··· Listed records
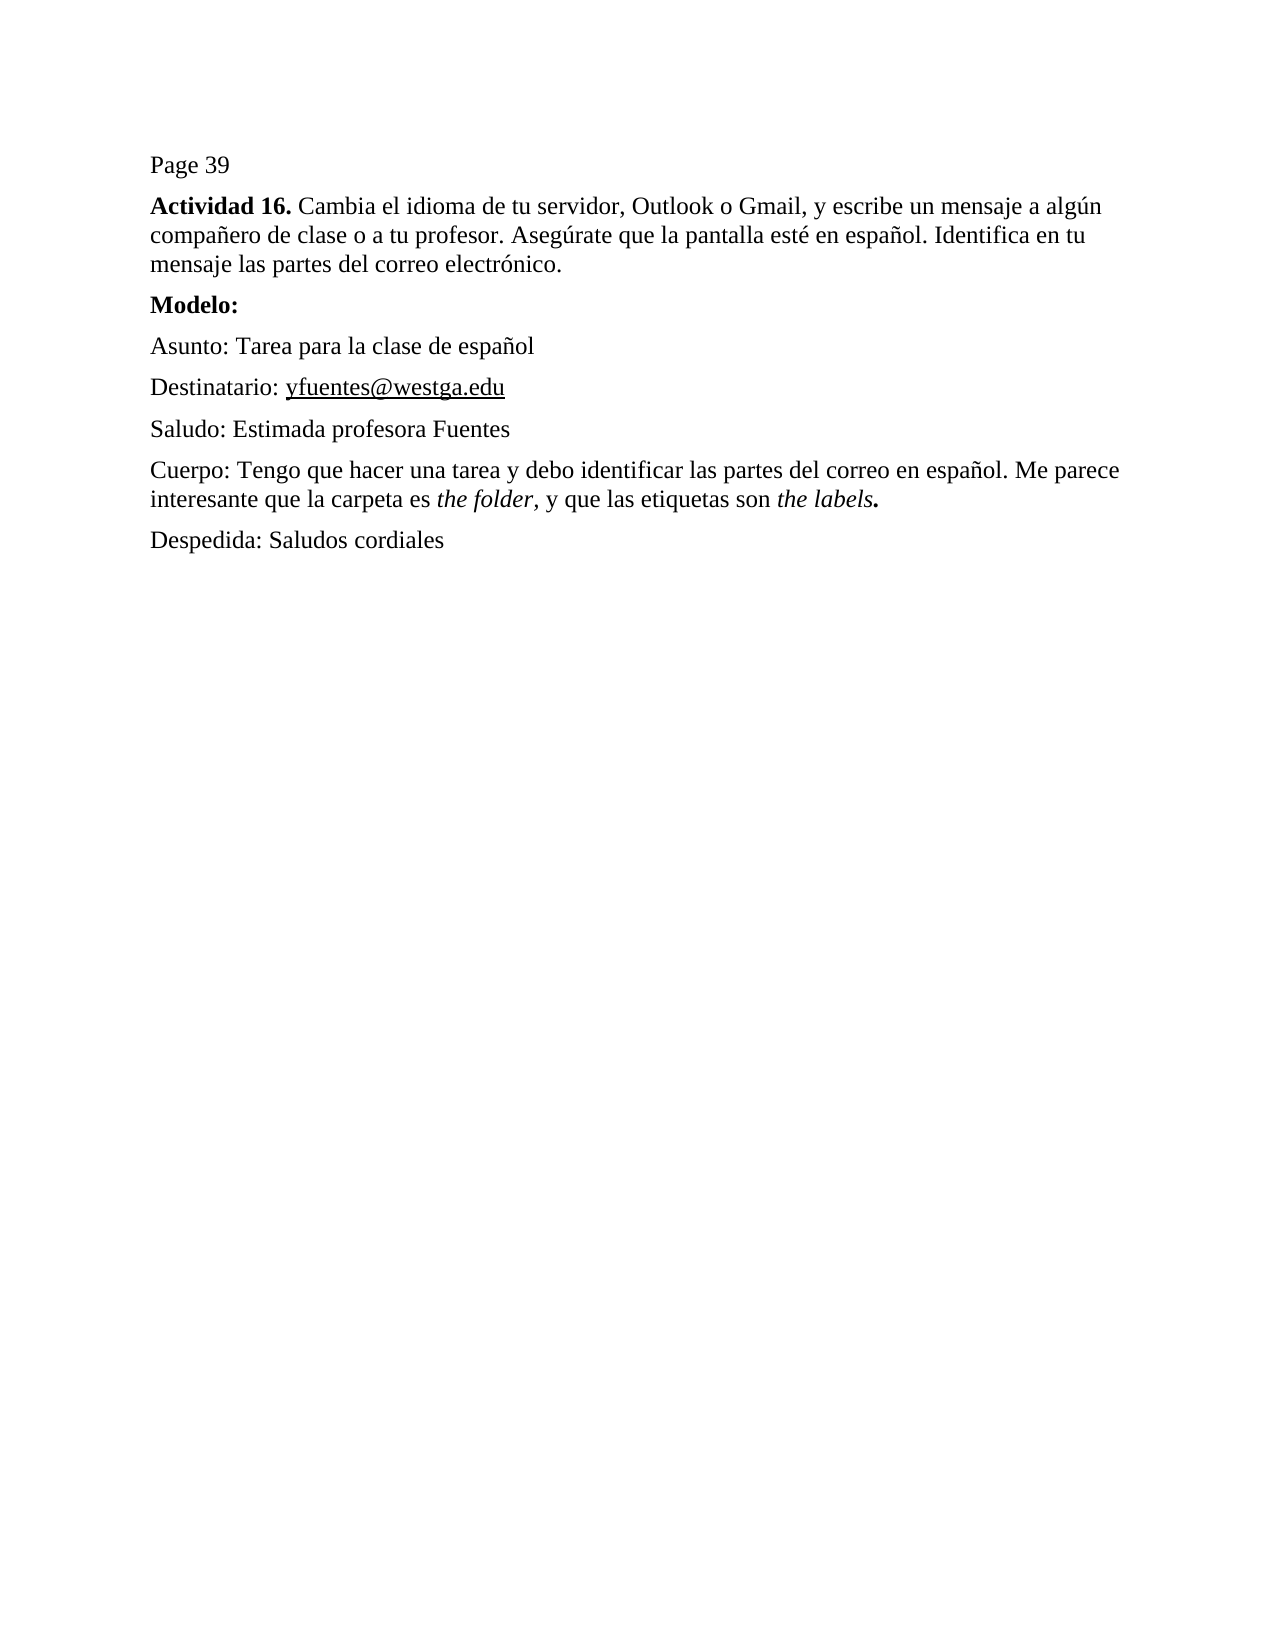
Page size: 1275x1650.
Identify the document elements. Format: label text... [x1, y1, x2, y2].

text Saludo: Estimada profesora Fuentes [150, 414, 1125, 442]
text Modelo: [150, 290, 1125, 319]
text Despedida: Saludos cordiales [150, 525, 1125, 554]
text Actividad 16. Cambia el idioma de tu servidor, Outlook o Gmail, y escribe un mensaje a algún compañero de clase o a tu profesor. Asegúrate que la pantalla esté en español. Identifica en tu mensaje las partes del correo electrónico. [150, 191, 1125, 277]
text Asunto: Tarea para la clase de español [150, 331, 1125, 360]
text Page 39 [150, 150, 1125, 179]
text Destinatario: yfuentes@westga.edu [150, 372, 1125, 401]
text Cuerpo: Tengo que hacer una tarea y debo identificar las partes del correo en español. Me parece interesante que la carpeta es the folder, y que las etiquetas son the labels. [150, 455, 1125, 512]
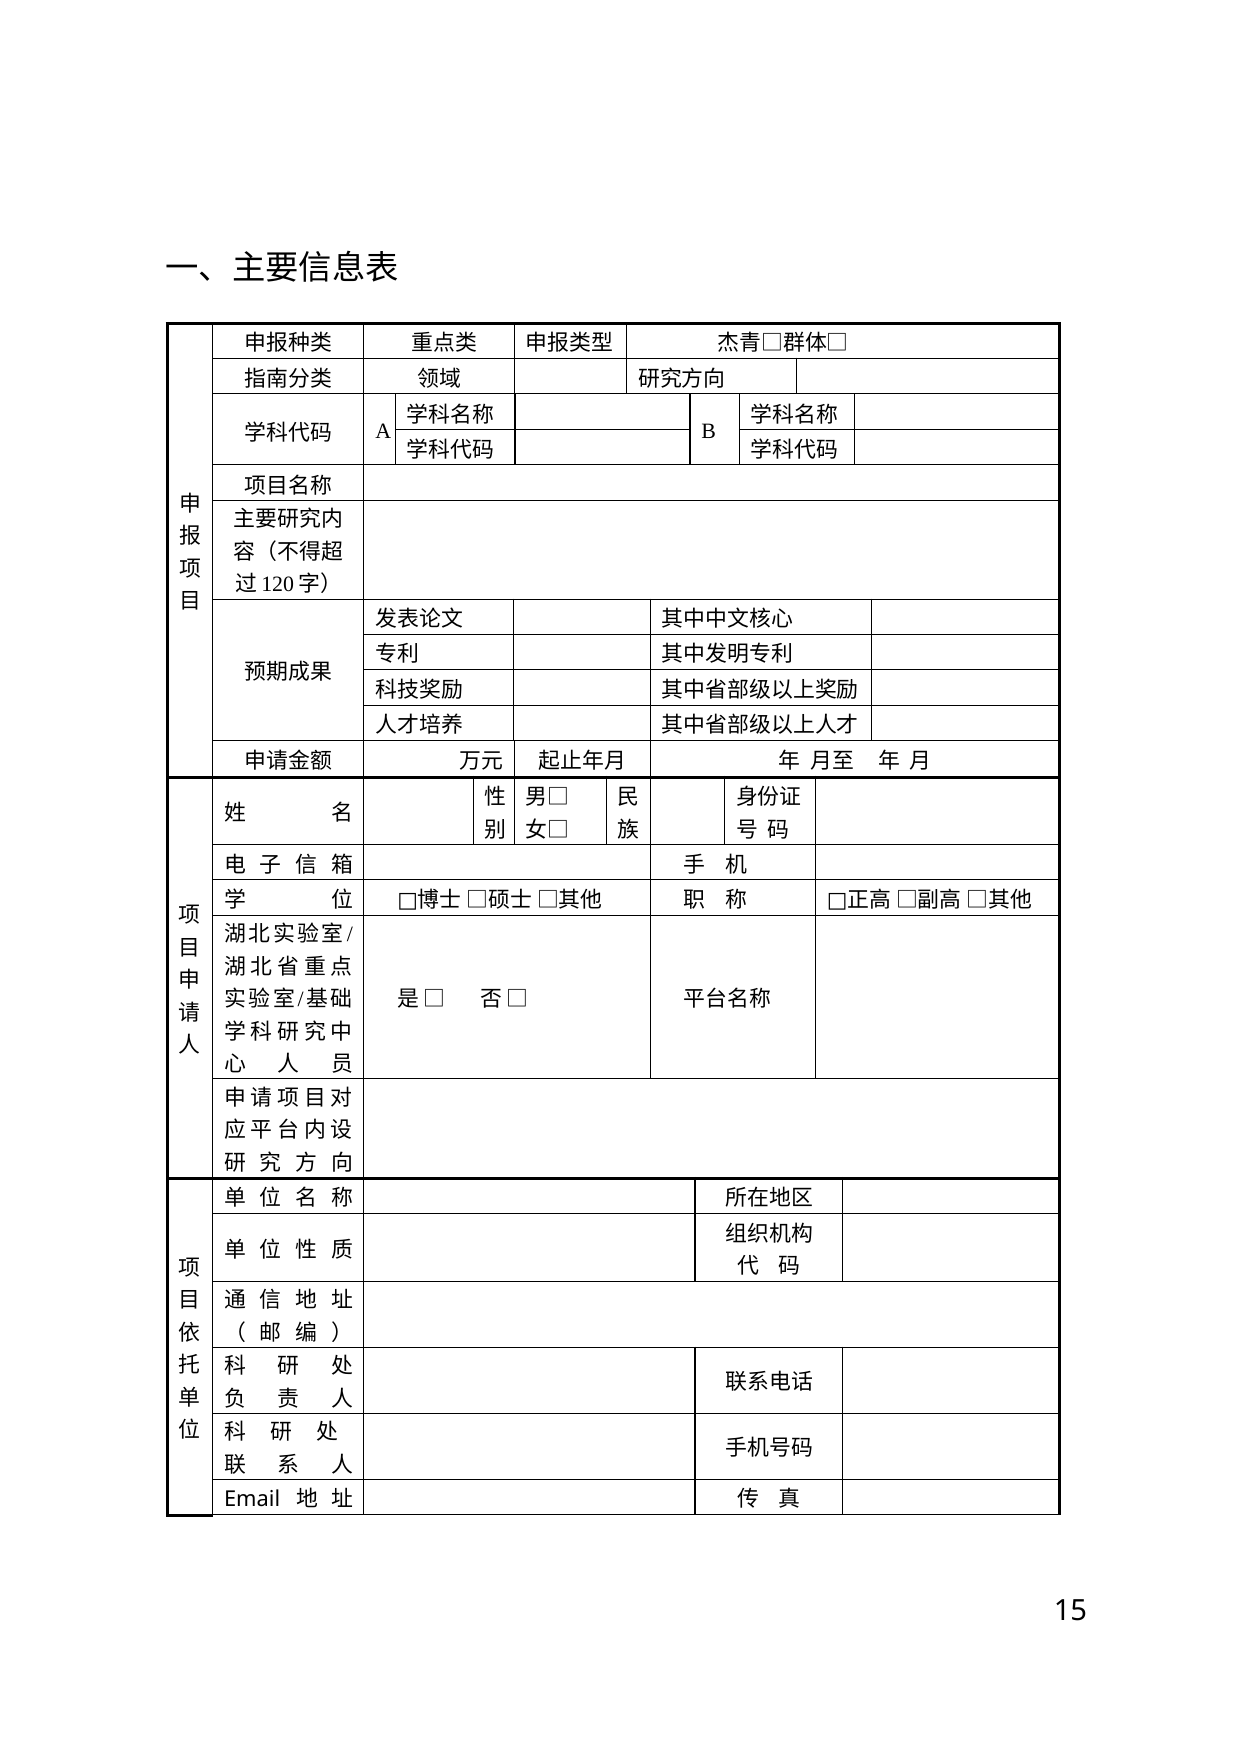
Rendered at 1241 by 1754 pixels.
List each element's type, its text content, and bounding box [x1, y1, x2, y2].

table_cell 学科名称 [740, 394, 854, 429]
table_cell 民族 [607, 779, 650, 844]
table_cell 起止年月 [515, 741, 650, 776]
table_cell [843, 1214, 1058, 1281]
table_cell 电子信箱 [213, 845, 363, 879]
table_cell [843, 1480, 1058, 1514]
table_cell [514, 600, 650, 634]
table_cell [515, 359, 626, 393]
table_cell 指南分类 [213, 359, 363, 393]
table_cell 平台名称 [651, 916, 815, 1078]
table_header 申报项目 [169, 325, 212, 776]
table_cell 项目名称 [213, 465, 363, 500]
table_cell [364, 1079, 1058, 1177]
table_cell 学科名称 [396, 394, 514, 429]
table_cell □博士 □硕士 □其他 [364, 880, 650, 915]
table_cell 通信地址 （邮编） [213, 1282, 363, 1347]
table_cell [516, 430, 689, 464]
table_cell [364, 845, 650, 879]
table_cell B [691, 394, 739, 464]
table_cell 联系电话 [696, 1348, 842, 1413]
table_cell 是 □ 否 □ [364, 916, 650, 1078]
table_cell [872, 706, 1058, 740]
table_cell 专利 [364, 635, 513, 669]
table_cell [843, 1348, 1058, 1413]
table_cell [514, 670, 650, 705]
table_cell [843, 1414, 1058, 1479]
table_cell 身份证 号 码 [725, 779, 815, 844]
table_cell 项目申请人 [169, 779, 212, 1177]
table_cell 单位名称 [213, 1180, 363, 1212]
table_cell 其中省部级以上奖励 [651, 670, 871, 705]
table_cell [816, 845, 1058, 879]
table_cell 预期成果 [213, 600, 363, 740]
table_header 申报种类 [213, 325, 363, 357]
table_cell [855, 394, 1058, 429]
table_cell [364, 1282, 1058, 1347]
table_cell [364, 501, 1058, 598]
table_cell [816, 916, 1058, 1078]
table_cell 其中发明专利 [651, 635, 871, 669]
table_cell [843, 1180, 1058, 1212]
table_cell [855, 430, 1058, 464]
table_cell 学科代码 [213, 394, 363, 464]
table_header 杰青□群体□ [627, 325, 1058, 357]
table_cell 湖北实验室/湖北省重点实验室/基础学科研究中心人员 [213, 916, 363, 1078]
table_cell 科技奖励 [364, 670, 513, 705]
table_cell [651, 779, 724, 844]
table_cell 学科代码 [740, 430, 854, 464]
table_cell [516, 394, 689, 429]
table_cell [872, 600, 1058, 634]
table_header 申报类型 [515, 325, 626, 357]
table_cell 发表论文 [364, 600, 513, 634]
table_cell 组织机构 代 码 [696, 1214, 842, 1281]
table_cell [872, 635, 1058, 669]
table_cell 学位 [213, 880, 363, 915]
table_cell 项 目 依 托 单 位 [169, 1180, 212, 1514]
table_cell [364, 1480, 694, 1514]
table_cell [364, 1414, 694, 1479]
table_cell A [364, 394, 395, 464]
table_cell 职 称 [651, 880, 815, 915]
table_cell 手 机 [651, 845, 815, 879]
table_cell [364, 1180, 694, 1212]
table_cell 研究方向 [627, 359, 796, 393]
table_cell 所在地区 [696, 1180, 842, 1212]
table_cell 科研处 负责人 [213, 1348, 363, 1413]
table_cell [872, 670, 1058, 705]
table_cell 申请项目对应平台内设研究方向 [213, 1079, 363, 1177]
table_cell 主要研究内容（不得超过120字） [213, 501, 363, 598]
text 一、主要信息表 [165, 233, 1087, 298]
table_cell [514, 635, 650, 669]
table_cell Email地址 [213, 1480, 363, 1514]
table_cell [364, 465, 1058, 500]
table_cell 年 月至 年 月 [651, 741, 1058, 776]
table_cell 单位性质 [213, 1214, 363, 1281]
table_cell 性别 [474, 779, 514, 844]
table_cell [364, 1214, 694, 1281]
table_cell [364, 1348, 694, 1413]
table_cell 人才培养 [364, 706, 513, 740]
table_cell □正高 □副高 □其他 [816, 880, 1058, 915]
table_cell [816, 779, 1058, 844]
table_cell 领域 [364, 359, 514, 393]
table_cell 申请金额 [213, 741, 363, 776]
table_cell 传 真 [696, 1480, 842, 1514]
table_cell 科 研 处 联系人 [213, 1414, 363, 1479]
table_cell 男□ 女□ [515, 779, 606, 844]
table_cell [514, 706, 650, 740]
table_cell [797, 359, 1058, 393]
table_header 重点类 [364, 325, 514, 357]
table_cell 万元 [364, 741, 514, 776]
table_cell 学科代码 [396, 430, 514, 464]
table_cell 其中省部级以上人才 [651, 706, 871, 740]
table_cell [364, 779, 473, 844]
table_cell 其中中文核心 [651, 600, 871, 634]
table_cell 手机号码 [696, 1414, 842, 1479]
table_cell 姓名 [213, 779, 363, 844]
······
What is expected — Go through the entries and return each line where the word "español" occurs.

Expected answer —
text Actividad 16. Cambia el idioma de tu servidor, Outlook o Gmail, y escribe un mensaje a algún compañero de clase o a tu profesor. Asegúrate que la pantalla esté en español. Identifica en tu mensaje las partes del correo electrónico. [150, 191, 1125, 277]
text Asunto: Tarea para la clase de español [150, 331, 1125, 360]
text Cuerpo: Tengo que hacer una tarea y debo identificar las partes del correo en español. Me parece interesante que la carpeta es the folder, y que las etiquetas son the labels. [150, 455, 1125, 512]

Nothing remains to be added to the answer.